> **Extracted text**
** begin **
Gehl Foods building in West Bend sold to Austrian company for $5.4 million
Gehl Foods, headquartered on Whitney Drive in Germantown, has sold its West Bend plant, 825 Rail Way, to a plastic bottle manufacturer from Austria.
Records obtained from the Register of Deeds shows Alpla Inc. closed on the purchase of the property May 31, 2017 for $5,430,000.
The property on Rail Way was built in 2006. The building is assessed as a manufacturing company and in 2016 the assessed value was $3,741,600.
Alpla Inc. describes itself as “an internationally active company that grows with its global customers. Leadership in innovation together with operational excellence are key success factors. ALPLA’s corporate culture is characterized by a hands-on mentality and with a deep identification of family values. With this in mind, ALPLA provides professional on-the-job training with attractive entry-level career opportunities.”
Gehl Foods was acquired by Wind Point Partners of Chicago in March 2015. Just last month the company went before the Germantown plan commission with a request to expand its Main Street plant.
Ice Age Trail developing new connector point to Ridge Run Park
There’s been somewhat of a flurry of property sales on Highway 33 west in West Bend in recent months and paperwork came through the city assessor’s office this week regarding the sale of a 1.38-acre parcel on W. Washington Street.
The Living Trust of Sharon E. Marth was the previous owner of the woodsy lot just north of the RE/MAX building.
According to the register of deeds, that parcel had been in the Marth family since March 27, 1972 when William J. Marth bought it from Richard J. Sander and his wife Jeanne A. Sander. Records show the lot sold June 1, 2017 for $360,000 to the Ice Age Trail Alliance, Inc., A Wisconsin Corporation.
Mike Wollmer, executive director with Ice Age Trail Alliance, said the acquisition of the Marth property will extend the trail from Ridge Run Park out to Highway 33. “It will eliminate the long road walk that currently exists between Camp Silverbrook and Highway 33,” he said.
The Ice Age Trail Alliance had its eye on the property for the last 15 years. “It’s a great connector point,” said Wollmer. “It makes for a much safer opportunity for people to hike the trail.”
The connection is about 1 mile in length. “As the crow flies it may be shorter but depending on how it’s laid out it could be about a mile,” Wollmer said.
The Alliance plans to develop the trail which will include construction of a bridge. “There are going to be significant structures,” said Wollmer. “We anticipate investing as much as $100,000 to make the connection on the property for the trails.”
The timeline on the project is still several years off. Wollmer cited more government oversight such as surveying the property, regulatory issues, water regulations, and archaeological surveys.
“We’ve got to also learn the land a little more than what we see from the street,” he said. “How the water moves through the property and then make a determination the best route for the trail.”
** end **
> **Dataset extract**
** begin **
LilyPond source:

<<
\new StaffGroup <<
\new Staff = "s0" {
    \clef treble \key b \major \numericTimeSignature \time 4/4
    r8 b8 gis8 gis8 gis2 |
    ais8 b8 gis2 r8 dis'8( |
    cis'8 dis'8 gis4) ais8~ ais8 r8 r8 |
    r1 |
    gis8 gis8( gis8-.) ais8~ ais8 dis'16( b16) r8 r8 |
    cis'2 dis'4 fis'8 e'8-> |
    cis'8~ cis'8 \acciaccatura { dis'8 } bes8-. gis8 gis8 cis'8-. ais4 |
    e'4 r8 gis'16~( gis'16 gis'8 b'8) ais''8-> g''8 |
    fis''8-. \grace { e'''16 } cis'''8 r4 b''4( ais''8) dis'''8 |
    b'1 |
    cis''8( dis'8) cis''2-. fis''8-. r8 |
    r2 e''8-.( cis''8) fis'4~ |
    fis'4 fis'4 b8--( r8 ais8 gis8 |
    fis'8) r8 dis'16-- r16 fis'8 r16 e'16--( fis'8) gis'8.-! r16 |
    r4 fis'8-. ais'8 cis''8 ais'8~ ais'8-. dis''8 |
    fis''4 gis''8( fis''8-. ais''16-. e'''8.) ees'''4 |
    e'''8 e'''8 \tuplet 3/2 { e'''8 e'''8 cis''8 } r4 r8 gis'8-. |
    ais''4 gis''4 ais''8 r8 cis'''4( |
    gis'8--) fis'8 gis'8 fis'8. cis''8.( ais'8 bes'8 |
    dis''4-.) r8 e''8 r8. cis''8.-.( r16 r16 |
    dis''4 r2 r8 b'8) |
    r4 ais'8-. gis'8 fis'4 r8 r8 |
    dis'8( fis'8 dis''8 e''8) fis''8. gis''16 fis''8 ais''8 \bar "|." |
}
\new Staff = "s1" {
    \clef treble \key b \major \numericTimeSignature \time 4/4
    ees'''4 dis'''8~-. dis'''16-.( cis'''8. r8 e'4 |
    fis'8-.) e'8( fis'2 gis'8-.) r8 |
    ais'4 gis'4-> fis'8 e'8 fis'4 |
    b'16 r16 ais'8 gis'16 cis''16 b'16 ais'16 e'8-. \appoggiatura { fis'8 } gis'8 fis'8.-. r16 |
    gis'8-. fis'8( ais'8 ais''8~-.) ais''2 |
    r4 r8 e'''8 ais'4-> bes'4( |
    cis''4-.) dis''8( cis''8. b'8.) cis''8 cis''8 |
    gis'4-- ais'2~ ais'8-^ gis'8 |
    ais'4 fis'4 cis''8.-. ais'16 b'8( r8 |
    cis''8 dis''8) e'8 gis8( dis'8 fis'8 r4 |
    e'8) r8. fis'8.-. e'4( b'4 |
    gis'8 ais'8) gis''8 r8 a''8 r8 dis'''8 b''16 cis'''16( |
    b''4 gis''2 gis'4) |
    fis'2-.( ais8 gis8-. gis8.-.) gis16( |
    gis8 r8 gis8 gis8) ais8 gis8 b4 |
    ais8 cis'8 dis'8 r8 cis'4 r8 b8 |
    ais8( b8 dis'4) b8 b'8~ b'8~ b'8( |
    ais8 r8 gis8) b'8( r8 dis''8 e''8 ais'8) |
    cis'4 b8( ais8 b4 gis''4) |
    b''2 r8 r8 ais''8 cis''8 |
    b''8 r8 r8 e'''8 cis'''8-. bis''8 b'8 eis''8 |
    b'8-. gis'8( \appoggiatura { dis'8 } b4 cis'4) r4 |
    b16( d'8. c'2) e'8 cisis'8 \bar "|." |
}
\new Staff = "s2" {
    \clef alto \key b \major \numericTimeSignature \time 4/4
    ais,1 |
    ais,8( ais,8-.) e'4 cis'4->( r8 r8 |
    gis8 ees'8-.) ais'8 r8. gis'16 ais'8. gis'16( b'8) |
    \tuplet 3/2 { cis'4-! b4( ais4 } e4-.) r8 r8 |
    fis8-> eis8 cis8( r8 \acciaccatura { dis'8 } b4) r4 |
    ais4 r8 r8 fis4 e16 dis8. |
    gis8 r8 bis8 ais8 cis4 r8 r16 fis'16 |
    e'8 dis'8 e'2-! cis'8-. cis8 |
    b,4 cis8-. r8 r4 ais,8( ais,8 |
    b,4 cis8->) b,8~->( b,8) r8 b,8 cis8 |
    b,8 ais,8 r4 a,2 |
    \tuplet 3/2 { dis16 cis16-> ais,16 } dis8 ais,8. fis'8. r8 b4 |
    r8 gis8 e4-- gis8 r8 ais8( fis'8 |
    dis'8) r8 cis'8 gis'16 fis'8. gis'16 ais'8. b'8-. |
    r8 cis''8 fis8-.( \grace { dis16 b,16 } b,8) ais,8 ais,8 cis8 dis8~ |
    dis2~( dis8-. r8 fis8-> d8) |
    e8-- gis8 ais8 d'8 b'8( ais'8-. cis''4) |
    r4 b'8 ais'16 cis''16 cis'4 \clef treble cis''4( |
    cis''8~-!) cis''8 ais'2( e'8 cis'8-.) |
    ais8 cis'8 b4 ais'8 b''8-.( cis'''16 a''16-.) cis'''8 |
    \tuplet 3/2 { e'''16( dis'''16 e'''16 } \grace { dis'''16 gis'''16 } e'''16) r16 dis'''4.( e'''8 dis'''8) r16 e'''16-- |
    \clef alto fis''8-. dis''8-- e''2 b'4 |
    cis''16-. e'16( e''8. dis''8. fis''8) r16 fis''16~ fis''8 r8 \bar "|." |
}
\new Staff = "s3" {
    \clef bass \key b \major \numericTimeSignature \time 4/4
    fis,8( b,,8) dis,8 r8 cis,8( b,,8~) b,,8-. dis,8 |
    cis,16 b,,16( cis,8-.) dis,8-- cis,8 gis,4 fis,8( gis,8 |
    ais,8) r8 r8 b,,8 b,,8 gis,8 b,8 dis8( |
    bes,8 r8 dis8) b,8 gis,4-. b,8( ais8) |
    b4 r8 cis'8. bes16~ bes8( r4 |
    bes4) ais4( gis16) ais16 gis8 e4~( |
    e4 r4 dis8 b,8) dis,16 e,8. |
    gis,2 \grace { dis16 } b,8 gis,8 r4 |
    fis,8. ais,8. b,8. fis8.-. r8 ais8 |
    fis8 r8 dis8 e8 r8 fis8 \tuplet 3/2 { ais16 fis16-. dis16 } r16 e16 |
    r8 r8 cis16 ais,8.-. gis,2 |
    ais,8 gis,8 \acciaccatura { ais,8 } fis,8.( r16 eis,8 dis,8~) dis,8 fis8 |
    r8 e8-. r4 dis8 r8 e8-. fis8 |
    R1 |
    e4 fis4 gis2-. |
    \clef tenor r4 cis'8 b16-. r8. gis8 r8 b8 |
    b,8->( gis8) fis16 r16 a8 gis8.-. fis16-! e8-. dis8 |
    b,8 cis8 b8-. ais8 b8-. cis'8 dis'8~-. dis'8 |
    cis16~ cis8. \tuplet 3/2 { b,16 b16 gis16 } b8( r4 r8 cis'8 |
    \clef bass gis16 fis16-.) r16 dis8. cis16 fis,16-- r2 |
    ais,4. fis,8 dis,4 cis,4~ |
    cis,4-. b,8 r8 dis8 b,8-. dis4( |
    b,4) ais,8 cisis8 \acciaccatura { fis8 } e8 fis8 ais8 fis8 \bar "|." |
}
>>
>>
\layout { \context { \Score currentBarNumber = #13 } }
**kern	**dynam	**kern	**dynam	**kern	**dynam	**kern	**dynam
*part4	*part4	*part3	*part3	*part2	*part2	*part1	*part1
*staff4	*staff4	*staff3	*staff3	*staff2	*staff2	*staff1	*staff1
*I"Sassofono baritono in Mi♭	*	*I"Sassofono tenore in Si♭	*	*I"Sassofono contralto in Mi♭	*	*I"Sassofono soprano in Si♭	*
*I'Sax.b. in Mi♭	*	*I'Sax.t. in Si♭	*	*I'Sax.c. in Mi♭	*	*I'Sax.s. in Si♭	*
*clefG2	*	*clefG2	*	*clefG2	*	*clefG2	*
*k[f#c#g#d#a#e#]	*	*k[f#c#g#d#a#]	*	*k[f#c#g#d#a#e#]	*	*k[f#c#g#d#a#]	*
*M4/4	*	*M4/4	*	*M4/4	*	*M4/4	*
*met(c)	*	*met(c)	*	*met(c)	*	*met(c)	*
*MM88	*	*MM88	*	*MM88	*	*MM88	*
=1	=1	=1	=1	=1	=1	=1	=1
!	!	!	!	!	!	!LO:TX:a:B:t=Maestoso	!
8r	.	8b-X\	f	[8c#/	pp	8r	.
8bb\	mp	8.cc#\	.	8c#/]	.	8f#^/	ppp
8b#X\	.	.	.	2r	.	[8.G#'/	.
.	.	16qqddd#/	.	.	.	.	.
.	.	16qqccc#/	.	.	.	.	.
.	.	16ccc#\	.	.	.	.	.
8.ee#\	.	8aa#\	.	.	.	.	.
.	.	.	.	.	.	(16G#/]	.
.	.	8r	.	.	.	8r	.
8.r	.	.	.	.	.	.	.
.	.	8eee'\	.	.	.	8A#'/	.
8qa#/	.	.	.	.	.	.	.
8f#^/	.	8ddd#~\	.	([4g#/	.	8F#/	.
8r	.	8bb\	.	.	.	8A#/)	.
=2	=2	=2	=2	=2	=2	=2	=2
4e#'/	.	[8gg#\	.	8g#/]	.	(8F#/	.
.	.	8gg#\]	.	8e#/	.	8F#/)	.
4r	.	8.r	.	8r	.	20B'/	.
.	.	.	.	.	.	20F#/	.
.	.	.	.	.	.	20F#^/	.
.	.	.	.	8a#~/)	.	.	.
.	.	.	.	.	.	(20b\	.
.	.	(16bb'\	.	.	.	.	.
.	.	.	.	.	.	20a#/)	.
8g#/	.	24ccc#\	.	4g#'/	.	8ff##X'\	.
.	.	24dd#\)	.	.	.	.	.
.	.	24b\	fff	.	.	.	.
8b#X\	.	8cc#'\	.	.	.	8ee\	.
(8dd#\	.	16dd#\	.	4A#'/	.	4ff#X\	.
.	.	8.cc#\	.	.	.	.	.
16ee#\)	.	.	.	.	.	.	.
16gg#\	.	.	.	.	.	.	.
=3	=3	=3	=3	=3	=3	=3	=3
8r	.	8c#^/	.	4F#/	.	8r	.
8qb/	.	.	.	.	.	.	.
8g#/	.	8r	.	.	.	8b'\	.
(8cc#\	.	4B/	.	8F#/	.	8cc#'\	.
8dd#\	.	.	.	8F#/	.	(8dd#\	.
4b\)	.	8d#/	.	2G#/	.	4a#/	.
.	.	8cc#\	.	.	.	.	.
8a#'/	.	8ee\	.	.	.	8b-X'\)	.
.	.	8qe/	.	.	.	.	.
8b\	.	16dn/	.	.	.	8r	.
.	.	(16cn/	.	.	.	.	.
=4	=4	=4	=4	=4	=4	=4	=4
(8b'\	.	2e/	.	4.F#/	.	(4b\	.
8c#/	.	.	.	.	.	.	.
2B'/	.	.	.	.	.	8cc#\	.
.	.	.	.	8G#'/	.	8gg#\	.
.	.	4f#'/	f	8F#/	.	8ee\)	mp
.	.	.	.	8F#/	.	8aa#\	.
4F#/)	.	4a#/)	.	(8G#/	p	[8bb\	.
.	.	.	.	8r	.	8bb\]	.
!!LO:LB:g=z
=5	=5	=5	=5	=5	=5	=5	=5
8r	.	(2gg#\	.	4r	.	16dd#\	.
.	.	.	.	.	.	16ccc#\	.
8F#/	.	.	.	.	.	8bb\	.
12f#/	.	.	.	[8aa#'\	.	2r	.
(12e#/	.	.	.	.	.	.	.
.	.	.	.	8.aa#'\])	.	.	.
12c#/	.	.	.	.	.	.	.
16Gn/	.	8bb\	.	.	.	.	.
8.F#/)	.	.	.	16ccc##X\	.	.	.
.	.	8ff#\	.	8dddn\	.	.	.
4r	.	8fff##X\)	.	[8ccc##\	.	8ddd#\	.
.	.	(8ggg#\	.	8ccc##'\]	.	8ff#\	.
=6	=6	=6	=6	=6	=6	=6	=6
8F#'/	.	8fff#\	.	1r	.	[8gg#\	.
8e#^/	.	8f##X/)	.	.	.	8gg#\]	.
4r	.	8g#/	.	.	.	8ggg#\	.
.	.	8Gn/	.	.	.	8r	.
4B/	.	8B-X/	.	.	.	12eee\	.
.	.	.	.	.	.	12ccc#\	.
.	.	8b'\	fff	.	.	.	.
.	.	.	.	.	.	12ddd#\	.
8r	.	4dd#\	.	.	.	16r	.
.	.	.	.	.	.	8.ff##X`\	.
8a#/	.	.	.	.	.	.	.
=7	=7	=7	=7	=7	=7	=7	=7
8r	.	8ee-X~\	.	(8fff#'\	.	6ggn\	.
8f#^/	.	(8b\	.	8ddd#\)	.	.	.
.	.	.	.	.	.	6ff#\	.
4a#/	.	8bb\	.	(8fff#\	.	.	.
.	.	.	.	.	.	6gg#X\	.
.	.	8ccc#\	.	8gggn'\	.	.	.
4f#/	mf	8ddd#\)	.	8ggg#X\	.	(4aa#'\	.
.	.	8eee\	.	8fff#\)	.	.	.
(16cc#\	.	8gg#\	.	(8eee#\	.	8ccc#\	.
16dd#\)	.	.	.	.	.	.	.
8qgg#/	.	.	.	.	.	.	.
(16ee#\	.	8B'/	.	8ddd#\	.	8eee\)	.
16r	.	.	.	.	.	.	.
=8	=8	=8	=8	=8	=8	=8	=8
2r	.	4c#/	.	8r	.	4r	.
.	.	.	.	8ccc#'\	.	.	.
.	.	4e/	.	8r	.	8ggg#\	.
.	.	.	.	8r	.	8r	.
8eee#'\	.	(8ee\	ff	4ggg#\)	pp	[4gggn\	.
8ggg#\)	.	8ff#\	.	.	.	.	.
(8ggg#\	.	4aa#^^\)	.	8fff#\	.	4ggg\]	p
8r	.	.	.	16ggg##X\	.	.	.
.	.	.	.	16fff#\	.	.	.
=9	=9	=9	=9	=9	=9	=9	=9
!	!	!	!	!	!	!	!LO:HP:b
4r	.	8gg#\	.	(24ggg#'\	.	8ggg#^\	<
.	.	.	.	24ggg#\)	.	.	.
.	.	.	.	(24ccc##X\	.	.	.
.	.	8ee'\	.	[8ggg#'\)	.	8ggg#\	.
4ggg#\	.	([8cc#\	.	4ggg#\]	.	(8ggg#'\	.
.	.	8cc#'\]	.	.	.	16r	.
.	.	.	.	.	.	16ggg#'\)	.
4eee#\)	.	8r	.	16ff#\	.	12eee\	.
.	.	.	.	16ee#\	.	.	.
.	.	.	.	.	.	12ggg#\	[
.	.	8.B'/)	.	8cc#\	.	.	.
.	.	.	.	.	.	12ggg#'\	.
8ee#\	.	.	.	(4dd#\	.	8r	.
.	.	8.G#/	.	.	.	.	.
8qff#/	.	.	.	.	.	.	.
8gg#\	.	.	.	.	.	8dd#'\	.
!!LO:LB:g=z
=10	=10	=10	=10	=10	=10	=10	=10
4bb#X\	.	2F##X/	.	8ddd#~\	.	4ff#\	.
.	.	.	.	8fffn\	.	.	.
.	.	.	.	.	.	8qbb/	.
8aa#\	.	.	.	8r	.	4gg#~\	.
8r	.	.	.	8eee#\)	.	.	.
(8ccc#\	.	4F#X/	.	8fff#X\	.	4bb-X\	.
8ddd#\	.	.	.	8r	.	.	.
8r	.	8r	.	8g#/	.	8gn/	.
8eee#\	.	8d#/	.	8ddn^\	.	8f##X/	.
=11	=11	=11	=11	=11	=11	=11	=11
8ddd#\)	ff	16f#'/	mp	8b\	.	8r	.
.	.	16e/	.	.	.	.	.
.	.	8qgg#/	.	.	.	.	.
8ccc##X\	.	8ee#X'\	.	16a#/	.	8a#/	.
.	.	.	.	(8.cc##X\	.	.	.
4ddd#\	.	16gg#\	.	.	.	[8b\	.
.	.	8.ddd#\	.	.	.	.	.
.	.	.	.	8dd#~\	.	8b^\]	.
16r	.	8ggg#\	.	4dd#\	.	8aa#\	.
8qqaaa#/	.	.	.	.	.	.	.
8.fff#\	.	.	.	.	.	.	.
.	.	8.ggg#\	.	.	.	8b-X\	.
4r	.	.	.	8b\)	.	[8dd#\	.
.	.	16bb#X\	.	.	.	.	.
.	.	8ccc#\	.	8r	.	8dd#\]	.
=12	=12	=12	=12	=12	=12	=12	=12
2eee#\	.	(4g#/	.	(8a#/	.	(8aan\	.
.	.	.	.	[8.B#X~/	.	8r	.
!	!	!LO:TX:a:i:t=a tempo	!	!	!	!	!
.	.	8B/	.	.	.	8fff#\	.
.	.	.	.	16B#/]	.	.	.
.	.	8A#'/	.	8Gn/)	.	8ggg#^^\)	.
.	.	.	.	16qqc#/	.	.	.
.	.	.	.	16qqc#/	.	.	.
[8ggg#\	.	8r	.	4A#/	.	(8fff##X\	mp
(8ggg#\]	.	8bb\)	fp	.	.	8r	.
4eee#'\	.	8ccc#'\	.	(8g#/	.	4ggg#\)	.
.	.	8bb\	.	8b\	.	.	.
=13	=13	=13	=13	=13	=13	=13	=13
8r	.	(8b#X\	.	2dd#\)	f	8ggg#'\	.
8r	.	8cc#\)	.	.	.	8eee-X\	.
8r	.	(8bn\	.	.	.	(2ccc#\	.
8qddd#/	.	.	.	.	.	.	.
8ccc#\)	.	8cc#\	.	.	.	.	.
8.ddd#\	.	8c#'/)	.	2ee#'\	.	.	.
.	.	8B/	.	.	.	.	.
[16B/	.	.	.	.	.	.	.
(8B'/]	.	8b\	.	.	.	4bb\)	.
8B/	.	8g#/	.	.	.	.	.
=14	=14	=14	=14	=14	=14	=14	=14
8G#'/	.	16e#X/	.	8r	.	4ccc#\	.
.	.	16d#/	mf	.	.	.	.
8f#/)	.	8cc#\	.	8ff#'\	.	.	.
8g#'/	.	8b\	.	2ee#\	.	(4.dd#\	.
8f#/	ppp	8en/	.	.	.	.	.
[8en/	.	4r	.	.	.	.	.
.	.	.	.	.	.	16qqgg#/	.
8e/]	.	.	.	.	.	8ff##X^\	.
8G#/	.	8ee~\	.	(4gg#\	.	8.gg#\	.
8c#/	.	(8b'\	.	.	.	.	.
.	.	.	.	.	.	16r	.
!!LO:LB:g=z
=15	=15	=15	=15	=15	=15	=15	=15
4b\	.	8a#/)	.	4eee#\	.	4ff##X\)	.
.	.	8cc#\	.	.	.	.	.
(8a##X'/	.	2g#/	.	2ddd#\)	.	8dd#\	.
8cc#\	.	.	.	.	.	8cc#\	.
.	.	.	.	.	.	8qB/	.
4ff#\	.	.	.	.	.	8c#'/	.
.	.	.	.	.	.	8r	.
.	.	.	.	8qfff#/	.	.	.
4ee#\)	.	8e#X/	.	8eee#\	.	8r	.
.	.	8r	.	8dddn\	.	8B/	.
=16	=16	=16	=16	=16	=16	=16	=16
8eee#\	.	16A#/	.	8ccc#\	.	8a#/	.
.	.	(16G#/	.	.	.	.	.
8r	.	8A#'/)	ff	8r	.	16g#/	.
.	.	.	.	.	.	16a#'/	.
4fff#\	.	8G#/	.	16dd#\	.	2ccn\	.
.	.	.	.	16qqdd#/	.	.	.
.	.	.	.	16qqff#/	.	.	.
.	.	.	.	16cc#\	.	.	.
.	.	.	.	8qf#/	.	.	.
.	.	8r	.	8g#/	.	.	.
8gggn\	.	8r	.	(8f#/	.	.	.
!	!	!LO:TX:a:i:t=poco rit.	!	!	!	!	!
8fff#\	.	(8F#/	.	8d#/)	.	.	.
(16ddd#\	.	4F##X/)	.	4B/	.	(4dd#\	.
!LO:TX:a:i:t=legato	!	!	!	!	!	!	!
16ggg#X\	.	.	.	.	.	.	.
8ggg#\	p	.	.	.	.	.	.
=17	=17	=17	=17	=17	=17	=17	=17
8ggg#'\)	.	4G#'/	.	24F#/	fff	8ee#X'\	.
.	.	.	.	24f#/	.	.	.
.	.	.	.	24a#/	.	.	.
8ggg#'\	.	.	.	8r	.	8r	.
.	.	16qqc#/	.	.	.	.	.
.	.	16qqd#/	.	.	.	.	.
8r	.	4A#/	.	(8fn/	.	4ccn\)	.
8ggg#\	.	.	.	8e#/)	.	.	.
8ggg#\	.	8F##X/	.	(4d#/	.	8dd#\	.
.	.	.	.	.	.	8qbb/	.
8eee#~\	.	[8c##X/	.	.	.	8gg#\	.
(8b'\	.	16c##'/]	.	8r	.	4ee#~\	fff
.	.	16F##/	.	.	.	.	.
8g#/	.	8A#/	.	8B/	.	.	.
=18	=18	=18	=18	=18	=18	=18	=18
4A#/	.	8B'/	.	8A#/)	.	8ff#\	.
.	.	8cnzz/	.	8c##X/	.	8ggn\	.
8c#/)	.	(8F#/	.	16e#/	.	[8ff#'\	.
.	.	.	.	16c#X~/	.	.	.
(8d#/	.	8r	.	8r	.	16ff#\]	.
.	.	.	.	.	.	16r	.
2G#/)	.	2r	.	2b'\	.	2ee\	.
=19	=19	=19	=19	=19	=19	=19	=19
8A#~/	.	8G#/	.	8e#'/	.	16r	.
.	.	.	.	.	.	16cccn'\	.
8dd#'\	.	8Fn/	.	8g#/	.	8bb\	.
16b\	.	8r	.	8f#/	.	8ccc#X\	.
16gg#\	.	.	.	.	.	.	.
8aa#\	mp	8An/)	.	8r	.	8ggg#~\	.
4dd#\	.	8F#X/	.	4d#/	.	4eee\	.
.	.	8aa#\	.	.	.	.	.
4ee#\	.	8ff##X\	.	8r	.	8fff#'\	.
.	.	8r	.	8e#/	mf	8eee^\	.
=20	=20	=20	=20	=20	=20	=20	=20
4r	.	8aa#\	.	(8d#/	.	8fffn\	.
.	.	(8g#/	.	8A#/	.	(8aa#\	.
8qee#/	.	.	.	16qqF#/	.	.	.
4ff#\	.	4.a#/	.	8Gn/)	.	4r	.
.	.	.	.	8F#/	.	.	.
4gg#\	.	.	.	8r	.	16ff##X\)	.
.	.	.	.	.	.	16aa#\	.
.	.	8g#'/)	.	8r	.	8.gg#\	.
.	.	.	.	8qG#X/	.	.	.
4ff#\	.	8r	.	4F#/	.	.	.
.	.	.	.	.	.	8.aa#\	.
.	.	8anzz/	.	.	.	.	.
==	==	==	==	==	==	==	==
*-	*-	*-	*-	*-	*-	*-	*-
** end **
> **Goals**
• A. In the West Bend property article, what price did the Ice Age Trail Alliance pay for the Marth lot?
• B. Translate this sentence from the West Bend property article into Spanish: "The property on Rail Way was built in 2006."
• C. Continue the West Bend property article, picking up after its last sentence.

> **Answers to the exercises**
• A. $360,000

• B. La propiedad de Rail Way fue construida en 2006.

• C.
Wollmer said the deal to purchase the property was a team effort. “The Department of Natural Resources, the National Park Service, the City of West Bend and Sharon Marth and Gloria Dawn Strickland were helpful in making this an affordable acquisition. “This has been a long effort and we’re thrilled it came together,” he said.
Subway in Slinger hosts donation for Honor Flight
Korean War veterans from Washington County participated in a check presentation this week as SUBWAY® outlets in Wisconsin and Illinois partnered with Honor Flight hubs to raise funds to send approximately 167 World War II, Korean War and Vietnam War veterans on Honor Flights.
Korean War veteran Gerald Schwalbach, 86, of Jackson said, “It’s a wonderful thing to see the support behind the vets.” Schwalbach was drafted and served in the Army from 1951 – 1953. “The Honor Flight is an awesome day and I would recommend it to anybody.”
Korean War veteran John Hensen, 88, of Hartford served at the tail end of the Korean War from 1947 – 1951. “The Honor Flight is very emotional,” said Hensen. “That’s all I’ll say.”
The check presentation, for $83,786, was made on the 73rd anniversary of D-Day and just a few days before the Honor Flight’s 40th “mission” on Friday, June 9.
Five veterans from Washington Co. were on Stars & Stripes Honor Flight
Five veterans from Washington County were aboard Friday’s Stars and Stripes Honor Flight including Korean War Air Force jet mechanic Chuck Campbell of Jackson, WWII Marine Ralph Simoneau of Germantown, and three Korean War veterans from West Bend Richard Klumb, Gus Szalewski and Steve Zacher.
State title reunion
There was a nice reunion Thursday at Carl Kuss Field in West Bend as the 2002 West Bend East WIAA State Champion Baseball team gathered to celebrate the 15th anniversary of its state title.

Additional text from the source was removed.